Texte source:

▽

Lorsque le fer métallique se corrode, c’est-à -dire rouille, se forment alors des oxydes de fer qui peuvent lier fortement les polluants tels que l’arsenic. Des filtres à eau simples et peu coûteux basés sur ce principe ont été élaborés pour permettre aux populations des régions d’Afrique et d’Asie concernées de traiter elles-mêmes l’eau potable polluée à l’arsenic. On utilise pour cela de la poudre de fer, des copeaux de fer et des clous en fer, souvent associés à du sable. De nombreuses recherches sur l’efficacité de cette méthode de filtrage ont été entreprises ces dernières années, à l’Eawag notamment – par exemple au Bangladesh. «Les recherches consacrées jusqu’à présent à ce thème présentent néanmoins un désavantage», déclare Andreas Voegelin, responsable du groupe géochimie environnementale moléculaire du département Ressources en eau et eau potable (W+T) de l’Eawag. «Les réactions entre le fer et l’arsenic sont étudiées le plus souvent dans des suspensions où le matériel de filtrage flotte dans l’eau. Mais les résultats ne montrent pas les processus qui se déroulent dans l’espace poreux, c’est-à -dire dans les espaces creux entre les particules solides d'un filtre.» Les chercheurs du département W+T se sont particulièrement intéressés à la manière dont l’élimination de l’arsenic est influencée par le fonctionnement périodique d’un filtre à eau, c’est-à -dire lorsque le débit d’eau alterne avec une accumulation d’eau.
C’est cette question que veulent approfondir les groupes de travail d’Andreas Voegelin, Joaquin Jimenez-Martinez, Stephan Hug et Michael Berg dans une expérimentation commune qui associe toutes leurs expertises respectives. L'ingénieur de l’environnement Jonas Wielinski, qui a passé son doctorat à l’Eawag, a relevé le défi et mis au point un dispositif expérimental qui reproduit et visualise le mieux possible les conditions dans un filtre à arsenic. «Notre objectif était d’observer et de comprendre les processus géochimiques dans l’espace poreux entre les particules de fer et les grains de sable à l’échelle du micromètre», explique J. Wielinski, qui mène désormais ses recherches à la Carnegie Mellon University aux USA en tant que post-doctorant.

△

Exercice court 1: D'après le texte sur les filtres à arsenic, quels matériaux en fer utilise-t-on dans ces filtres à eau ?
Exercice court 2: Modifiez les enregistrements en remplaçant « collectors » par « récolteurs », sans autre changement. Recopiez seulement le passage qui commence à la ligne contenant « state / province: Maryland » et s'arrête après celle contenant « scientific name: Zornia reticulata ».
Le texte et les enregistrements n'ont aucun lien entre eux.

Données de l'exercice:
▽

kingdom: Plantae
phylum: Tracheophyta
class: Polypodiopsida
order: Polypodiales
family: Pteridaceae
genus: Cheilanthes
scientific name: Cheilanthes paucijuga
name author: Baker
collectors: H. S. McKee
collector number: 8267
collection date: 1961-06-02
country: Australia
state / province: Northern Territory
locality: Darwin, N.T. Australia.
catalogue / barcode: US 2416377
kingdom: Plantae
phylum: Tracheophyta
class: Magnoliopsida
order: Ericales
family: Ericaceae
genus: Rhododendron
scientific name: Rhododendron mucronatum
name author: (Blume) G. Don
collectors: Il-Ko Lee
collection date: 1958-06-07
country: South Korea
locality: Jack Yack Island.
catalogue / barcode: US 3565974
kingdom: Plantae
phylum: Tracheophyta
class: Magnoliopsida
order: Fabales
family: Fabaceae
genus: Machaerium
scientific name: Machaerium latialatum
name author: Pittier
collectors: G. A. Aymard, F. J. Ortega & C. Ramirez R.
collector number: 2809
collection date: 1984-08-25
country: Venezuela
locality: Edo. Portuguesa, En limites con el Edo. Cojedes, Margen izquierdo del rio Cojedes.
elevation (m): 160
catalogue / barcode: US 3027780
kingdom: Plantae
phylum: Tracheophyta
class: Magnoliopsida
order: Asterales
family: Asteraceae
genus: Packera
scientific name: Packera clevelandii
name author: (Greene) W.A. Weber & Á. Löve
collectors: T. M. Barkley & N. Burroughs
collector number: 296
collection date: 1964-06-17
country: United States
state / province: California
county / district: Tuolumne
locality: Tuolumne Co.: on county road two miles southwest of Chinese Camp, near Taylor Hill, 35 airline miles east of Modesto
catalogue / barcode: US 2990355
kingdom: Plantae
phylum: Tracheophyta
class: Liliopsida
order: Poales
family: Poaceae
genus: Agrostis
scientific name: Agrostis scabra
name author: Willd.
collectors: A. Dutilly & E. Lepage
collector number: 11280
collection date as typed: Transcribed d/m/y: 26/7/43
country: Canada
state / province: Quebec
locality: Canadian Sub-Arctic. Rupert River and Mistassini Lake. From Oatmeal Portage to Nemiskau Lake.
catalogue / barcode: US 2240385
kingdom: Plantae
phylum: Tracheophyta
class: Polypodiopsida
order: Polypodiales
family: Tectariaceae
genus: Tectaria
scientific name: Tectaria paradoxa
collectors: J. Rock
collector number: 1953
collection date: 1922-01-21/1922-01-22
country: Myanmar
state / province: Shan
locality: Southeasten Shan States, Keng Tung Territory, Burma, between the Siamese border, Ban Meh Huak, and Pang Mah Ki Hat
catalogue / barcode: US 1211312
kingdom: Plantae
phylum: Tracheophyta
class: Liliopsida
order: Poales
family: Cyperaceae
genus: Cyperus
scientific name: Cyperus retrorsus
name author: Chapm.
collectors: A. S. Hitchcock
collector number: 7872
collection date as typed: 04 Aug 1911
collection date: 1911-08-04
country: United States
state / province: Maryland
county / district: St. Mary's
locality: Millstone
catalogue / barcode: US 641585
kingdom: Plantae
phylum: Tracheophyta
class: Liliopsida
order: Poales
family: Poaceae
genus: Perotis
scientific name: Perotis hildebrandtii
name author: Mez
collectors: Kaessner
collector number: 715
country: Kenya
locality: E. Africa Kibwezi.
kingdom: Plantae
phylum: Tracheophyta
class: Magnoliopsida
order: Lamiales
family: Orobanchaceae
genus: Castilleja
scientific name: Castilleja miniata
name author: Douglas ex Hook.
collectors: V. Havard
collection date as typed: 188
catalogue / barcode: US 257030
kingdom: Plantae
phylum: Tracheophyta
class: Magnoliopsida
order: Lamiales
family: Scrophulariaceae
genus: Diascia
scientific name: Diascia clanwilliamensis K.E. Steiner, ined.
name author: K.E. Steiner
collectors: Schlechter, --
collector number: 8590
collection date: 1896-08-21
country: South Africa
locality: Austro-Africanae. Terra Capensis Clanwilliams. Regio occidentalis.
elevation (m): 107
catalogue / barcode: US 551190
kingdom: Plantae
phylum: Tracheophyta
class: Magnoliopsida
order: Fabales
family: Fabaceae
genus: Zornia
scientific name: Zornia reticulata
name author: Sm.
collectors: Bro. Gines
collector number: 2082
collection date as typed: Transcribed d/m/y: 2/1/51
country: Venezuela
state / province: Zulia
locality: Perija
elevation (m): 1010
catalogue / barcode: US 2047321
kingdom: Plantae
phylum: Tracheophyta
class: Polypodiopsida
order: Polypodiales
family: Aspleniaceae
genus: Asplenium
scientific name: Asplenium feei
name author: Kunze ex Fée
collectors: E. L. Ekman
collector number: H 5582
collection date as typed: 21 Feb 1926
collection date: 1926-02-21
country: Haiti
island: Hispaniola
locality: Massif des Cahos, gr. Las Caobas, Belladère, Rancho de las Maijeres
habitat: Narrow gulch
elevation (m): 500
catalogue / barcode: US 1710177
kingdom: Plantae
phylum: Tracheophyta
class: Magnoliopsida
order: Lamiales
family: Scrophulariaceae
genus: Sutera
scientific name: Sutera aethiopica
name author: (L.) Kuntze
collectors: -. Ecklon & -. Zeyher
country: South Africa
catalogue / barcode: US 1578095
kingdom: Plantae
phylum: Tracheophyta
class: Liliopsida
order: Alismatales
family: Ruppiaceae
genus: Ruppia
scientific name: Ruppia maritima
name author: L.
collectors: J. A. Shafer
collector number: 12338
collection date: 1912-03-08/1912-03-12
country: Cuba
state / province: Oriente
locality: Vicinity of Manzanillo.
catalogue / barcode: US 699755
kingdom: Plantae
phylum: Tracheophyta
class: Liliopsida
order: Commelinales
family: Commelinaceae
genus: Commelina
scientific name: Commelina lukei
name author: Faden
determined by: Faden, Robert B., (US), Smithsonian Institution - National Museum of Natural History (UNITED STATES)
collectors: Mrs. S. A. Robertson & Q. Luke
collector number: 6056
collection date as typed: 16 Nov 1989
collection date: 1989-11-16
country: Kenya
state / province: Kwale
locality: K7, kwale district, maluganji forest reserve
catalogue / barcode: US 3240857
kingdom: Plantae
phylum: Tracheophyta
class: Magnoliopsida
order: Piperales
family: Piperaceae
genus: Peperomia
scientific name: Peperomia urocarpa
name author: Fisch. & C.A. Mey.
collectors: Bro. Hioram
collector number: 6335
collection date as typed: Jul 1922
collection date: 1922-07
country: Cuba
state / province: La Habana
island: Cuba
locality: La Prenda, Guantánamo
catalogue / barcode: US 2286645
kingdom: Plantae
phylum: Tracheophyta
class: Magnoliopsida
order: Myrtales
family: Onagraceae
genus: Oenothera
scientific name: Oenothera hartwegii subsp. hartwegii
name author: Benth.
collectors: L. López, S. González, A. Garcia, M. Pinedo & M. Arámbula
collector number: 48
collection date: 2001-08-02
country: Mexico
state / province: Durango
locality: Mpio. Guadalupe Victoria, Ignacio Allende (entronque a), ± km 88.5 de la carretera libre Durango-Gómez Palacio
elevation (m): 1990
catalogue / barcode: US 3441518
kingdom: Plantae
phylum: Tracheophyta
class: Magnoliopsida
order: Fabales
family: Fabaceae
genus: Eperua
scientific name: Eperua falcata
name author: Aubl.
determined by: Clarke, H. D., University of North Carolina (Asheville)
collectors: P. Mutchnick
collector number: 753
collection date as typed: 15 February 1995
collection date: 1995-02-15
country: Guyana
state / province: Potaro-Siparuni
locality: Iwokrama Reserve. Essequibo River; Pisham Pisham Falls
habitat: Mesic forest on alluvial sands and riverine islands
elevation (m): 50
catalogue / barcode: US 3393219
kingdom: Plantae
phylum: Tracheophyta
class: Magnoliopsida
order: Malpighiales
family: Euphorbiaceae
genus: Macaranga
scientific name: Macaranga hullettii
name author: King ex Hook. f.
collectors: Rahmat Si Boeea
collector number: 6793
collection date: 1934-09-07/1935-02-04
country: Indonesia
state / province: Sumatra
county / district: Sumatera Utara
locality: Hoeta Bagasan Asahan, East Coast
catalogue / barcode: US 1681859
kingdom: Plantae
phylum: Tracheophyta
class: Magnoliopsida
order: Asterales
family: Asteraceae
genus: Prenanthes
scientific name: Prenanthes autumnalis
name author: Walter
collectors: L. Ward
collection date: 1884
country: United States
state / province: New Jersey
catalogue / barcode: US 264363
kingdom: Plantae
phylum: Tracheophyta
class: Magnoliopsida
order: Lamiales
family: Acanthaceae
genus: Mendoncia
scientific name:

△

Réponse attendue 1: De la poudre de fer, des copeaux de fer et des clous en fer, souvent associés à du sable.

Réponse attendue 2:
state / province: Maryland
county / district: St. Mary's
locality: Millstone
catalogue / barcode: US 641585
kingdom: Plantae
phylum: Tracheophyta
class: Liliopsida
order: Poales
family: Poaceae
genus: Perotis
scientific name: Perotis hildebrandtii
name author: Mez
récolteurs: Kaessner
collector number: 715
country: Kenya
locality: E. Africa Kibwezi.
kingdom: Plantae
phylum: Tracheophyta
class: Magnoliopsida
order: Lamiales
family: Orobanchaceae
genus: Castilleja
scientific name: Castilleja miniata
name author: Douglas ex Hook.
récolteurs: V. Havard
collection date as typed: 188
catalogue / barcode: US 257030
kingdom: Plantae
phylum: Tracheophyta
class: Magnoliopsida
order: Lamiales
family: Scrophulariaceae
genus: Diascia
scientific name: Diascia clanwilliamensis K.E. Steiner, ined.
name author: K.E. Steiner
récolteurs: Schlechter, --
collector number: 8590
collection date: 1896-08-21
country: South Africa
locality: Austro-Africanae. Terra Capensis Clanwilliams. Regio occidentalis.
elevation (m): 107
catalogue / barcode: US 551190
kingdom: Plantae
phylum: Tracheophyta
class: Magnoliopsida
order: Fabales
family: Fabaceae
genus: Zornia
scientific name: Zornia reticulata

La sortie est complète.